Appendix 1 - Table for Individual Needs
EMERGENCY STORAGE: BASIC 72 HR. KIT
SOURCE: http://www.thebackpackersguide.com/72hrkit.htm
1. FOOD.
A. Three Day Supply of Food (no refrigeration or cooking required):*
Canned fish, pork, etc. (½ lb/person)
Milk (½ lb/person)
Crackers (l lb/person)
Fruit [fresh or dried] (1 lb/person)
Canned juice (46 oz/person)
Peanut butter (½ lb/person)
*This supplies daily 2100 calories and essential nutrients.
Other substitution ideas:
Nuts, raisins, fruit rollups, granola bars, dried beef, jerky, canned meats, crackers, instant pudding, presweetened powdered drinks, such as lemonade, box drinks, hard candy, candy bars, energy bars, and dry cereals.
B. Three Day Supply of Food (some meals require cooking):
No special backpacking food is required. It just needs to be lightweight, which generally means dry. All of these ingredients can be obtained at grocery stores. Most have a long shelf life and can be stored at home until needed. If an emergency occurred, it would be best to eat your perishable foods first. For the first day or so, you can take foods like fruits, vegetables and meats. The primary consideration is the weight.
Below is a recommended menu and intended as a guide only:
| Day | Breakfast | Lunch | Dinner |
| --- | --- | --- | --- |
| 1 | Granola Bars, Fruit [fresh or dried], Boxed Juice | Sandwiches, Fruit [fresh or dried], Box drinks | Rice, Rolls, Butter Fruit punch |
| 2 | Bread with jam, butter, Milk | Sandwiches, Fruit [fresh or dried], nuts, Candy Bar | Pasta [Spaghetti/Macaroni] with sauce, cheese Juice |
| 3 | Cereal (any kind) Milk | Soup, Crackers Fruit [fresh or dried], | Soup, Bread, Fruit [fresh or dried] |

#### Exercise prompt:
Repeat all of the listing above exactly, leaving nothing out.

#### Answer to the problem:
Appendix 1 - Table for Individual Needs
EMERGENCY STORAGE: BASIC 72 HR. KIT
SOURCE: http://www.thebackpackersguide.com/72hrkit.htm
1. FOOD.
A. Three Day Supply of Food (no refrigeration or cooking required):*
Canned fish, pork, etc. (½ lb/person)
Milk (½ lb/person)
Crackers (l lb/person)
Fruit [fresh or dried] (1 lb/person)
Canned juice (46 oz/person)
Peanut butter (½ lb/person)
*This supplies daily 2100 calories and essential nutrients.
Other substitution ideas:
Nuts, raisins, fruit rollups, granola bars, dried beef, jerky, canned meats, crackers, instant pudding, presweetened powdered drinks, such as lemonade, box drinks, hard candy, candy bars, energy bars, and dry cereals.
B. Three Day Supply of Food (some meals require cooking):
No special backpacking food is required. It just needs to be lightweight, which generally means dry. All of these ingredients can be obtained at grocery stores. Most have a long shelf life and can be stored at home until needed. If an emergency occurred, it would be best to eat your perishable foods first. For the first day or so, you can take foods like fruits, vegetables and meats. The primary consideration is the weight.
Below is a recommended menu and intended as a guide only:
| Day | Breakfast | Lunch | Dinner |
| --- | --- | --- | --- |
| 1 | Granola Bars, Fruit [fresh or dried], Boxed Juice | Sandwiches, Fruit [fresh or dried], Box drinks | Rice, Rolls, Butter Fruit punch |
| 2 | Bread with jam, butter, Milk | Sandwiches, Fruit [fresh or dried], nuts, Candy Bar | Pasta [Spaghetti/Macaroni] with sauce, cheese Juice |
| 3 | Cereal (any kind) Milk | Soup, Crackers Fruit [fresh or dried], | Soup, Bread, Fruit [fresh or dried] |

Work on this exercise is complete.